Along these lines, core modernization solutions are also poised to become adaptive. AI embedded into core systems can currently diagnose tech debt accumulation in tech stacks and support engineers as they write the necessary code to modernize (while also streamlining remedial tasks and compliance, which often pile up when tech debt increases).17 In fact, a recent global survey by Deloitte indicated that around 60% of organizations are already using AI to optimize code and identify bugs, while 50% are using it to manage code environments.18
Similar to a physician in training, these AI solutions for tech wellness are still prone to error and misdiagnoses; for example, they may be less effective at refactoring than debugging,19 but as they spend more time in their residency of core systems, they’re bound to improve. One day, AI could diagnose inefficiencies, develop a solution, and implement the solution without ever needing the support of human engineers.

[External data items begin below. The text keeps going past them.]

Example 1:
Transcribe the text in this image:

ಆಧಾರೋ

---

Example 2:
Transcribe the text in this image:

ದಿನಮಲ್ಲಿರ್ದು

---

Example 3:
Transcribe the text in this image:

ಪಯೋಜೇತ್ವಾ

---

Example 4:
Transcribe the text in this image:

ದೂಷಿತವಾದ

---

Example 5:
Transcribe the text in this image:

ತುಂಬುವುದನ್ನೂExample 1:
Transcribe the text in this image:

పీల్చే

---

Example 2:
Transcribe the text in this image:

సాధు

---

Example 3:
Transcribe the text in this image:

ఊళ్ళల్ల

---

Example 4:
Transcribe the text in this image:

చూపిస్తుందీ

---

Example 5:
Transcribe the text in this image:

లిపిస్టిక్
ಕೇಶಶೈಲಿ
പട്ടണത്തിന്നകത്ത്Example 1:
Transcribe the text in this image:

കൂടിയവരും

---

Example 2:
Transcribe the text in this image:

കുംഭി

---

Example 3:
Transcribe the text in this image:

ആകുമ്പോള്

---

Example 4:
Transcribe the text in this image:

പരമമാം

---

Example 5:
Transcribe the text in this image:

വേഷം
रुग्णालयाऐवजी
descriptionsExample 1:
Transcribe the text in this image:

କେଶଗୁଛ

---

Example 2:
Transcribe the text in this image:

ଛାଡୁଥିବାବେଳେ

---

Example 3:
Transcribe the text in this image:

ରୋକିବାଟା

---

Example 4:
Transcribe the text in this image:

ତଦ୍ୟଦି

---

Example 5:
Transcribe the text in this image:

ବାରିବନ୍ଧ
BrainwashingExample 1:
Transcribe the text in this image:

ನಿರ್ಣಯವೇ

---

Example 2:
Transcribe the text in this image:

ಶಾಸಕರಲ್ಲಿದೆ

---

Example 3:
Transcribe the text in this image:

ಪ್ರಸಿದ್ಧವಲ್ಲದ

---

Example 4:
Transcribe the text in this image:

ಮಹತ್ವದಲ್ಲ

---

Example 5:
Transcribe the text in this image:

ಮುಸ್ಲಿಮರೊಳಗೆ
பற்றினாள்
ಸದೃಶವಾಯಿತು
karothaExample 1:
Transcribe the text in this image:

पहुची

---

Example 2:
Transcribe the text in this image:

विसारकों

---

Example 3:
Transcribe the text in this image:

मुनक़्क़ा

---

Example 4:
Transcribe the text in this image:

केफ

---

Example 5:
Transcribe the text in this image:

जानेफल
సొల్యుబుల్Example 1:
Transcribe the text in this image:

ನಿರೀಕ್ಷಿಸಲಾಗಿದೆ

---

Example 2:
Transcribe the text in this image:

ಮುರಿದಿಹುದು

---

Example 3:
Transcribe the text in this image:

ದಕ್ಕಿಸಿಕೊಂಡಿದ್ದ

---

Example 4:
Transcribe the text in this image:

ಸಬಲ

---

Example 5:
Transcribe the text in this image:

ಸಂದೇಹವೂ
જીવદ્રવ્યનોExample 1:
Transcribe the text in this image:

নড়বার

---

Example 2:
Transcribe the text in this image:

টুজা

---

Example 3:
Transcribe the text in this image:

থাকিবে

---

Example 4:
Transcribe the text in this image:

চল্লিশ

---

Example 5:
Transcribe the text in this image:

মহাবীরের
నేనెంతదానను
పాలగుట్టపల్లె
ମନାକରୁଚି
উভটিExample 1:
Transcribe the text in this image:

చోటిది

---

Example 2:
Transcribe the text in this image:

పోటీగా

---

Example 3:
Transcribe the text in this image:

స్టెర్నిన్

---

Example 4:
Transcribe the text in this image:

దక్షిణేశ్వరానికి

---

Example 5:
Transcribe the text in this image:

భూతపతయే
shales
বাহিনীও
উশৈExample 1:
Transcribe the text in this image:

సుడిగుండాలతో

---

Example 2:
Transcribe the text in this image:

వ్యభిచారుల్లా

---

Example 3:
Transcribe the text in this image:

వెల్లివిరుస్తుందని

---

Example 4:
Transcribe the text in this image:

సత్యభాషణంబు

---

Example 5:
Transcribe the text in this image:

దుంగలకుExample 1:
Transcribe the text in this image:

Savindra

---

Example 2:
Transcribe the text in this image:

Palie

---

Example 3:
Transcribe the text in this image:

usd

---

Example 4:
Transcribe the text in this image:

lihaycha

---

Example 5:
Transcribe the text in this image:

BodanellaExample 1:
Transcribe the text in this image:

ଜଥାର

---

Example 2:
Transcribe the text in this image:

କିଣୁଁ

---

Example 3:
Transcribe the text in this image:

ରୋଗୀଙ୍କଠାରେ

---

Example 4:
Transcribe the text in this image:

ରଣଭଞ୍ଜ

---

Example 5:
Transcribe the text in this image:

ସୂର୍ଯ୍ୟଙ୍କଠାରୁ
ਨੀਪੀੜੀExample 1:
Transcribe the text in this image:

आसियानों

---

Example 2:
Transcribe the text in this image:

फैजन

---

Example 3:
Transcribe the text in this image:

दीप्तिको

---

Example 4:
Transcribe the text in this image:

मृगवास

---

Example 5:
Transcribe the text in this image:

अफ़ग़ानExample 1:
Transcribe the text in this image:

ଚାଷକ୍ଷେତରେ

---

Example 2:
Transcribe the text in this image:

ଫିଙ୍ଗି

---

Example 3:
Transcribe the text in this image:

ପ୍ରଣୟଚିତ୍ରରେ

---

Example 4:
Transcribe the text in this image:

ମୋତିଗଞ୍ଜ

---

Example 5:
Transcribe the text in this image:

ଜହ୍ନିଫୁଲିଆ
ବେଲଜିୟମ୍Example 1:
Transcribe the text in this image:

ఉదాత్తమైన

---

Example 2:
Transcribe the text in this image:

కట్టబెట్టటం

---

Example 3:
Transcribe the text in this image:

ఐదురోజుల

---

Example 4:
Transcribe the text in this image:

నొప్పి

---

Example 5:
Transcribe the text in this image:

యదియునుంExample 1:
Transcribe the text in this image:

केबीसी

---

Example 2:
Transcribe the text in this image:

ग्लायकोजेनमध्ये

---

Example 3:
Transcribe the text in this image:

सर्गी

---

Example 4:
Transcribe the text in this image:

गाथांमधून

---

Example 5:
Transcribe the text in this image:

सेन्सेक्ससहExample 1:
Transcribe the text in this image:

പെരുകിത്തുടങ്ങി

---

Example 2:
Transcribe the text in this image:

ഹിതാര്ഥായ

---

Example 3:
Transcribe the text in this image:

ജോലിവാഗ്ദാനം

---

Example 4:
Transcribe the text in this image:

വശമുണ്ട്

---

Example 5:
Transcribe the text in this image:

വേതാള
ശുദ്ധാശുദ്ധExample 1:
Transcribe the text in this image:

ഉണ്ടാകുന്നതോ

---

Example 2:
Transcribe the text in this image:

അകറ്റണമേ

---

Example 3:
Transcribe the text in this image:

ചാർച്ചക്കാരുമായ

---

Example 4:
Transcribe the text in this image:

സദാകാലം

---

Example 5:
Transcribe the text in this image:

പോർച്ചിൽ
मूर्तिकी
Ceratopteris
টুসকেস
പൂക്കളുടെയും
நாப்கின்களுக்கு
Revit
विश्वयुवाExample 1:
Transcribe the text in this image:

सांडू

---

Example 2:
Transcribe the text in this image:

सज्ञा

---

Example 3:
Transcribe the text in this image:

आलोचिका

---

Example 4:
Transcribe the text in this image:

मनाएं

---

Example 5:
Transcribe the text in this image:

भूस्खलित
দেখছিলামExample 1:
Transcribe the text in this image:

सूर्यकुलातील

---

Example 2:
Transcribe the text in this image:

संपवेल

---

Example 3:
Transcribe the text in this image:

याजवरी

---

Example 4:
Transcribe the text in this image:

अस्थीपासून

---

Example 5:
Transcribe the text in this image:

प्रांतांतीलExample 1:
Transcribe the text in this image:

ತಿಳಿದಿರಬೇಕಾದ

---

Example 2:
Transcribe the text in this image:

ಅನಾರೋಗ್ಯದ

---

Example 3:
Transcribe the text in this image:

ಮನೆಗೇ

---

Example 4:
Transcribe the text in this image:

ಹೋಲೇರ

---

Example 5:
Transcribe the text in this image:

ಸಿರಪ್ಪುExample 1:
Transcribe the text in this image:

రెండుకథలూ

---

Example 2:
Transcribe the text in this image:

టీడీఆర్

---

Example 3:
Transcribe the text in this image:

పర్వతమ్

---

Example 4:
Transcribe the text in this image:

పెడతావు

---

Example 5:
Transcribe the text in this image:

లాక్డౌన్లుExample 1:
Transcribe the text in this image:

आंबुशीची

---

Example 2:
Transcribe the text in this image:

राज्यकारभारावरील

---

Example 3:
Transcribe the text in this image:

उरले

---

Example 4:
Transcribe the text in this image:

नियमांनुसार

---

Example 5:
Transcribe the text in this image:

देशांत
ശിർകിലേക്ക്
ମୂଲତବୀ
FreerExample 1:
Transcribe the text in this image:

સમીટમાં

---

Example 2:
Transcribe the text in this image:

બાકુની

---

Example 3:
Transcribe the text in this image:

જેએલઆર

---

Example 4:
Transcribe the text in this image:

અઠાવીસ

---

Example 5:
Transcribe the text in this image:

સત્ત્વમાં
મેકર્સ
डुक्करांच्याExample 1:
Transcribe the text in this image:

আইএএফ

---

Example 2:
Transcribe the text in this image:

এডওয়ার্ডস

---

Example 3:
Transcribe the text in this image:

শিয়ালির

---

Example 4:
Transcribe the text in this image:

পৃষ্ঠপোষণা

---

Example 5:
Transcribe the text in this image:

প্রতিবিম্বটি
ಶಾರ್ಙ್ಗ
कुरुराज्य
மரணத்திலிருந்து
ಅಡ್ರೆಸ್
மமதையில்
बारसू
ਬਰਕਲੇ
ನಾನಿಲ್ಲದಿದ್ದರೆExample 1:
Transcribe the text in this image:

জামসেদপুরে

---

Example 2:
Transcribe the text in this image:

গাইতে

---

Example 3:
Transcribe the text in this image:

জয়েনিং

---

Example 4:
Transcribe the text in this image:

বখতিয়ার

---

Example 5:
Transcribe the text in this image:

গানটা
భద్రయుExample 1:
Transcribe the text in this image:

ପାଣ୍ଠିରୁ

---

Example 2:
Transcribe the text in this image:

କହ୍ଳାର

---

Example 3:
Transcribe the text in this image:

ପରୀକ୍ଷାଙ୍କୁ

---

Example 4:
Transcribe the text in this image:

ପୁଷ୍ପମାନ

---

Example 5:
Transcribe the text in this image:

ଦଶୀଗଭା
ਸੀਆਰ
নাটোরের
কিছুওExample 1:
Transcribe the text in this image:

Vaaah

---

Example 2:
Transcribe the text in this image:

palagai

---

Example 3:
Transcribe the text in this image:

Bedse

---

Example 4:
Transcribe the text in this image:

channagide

As such innovations continue, longevity could be built into the five areas of core modernization from the onset. As more of the technology stack becomes software-defined, efforts to embed fault expectancy, monitoring, and self-healing could improve the “aging process” of our technology assets.20 As with human wellness, the goal of tech wellness would be for core systems to age gracefully, with built-in supports and checkups to allow them to fulfill their purpose.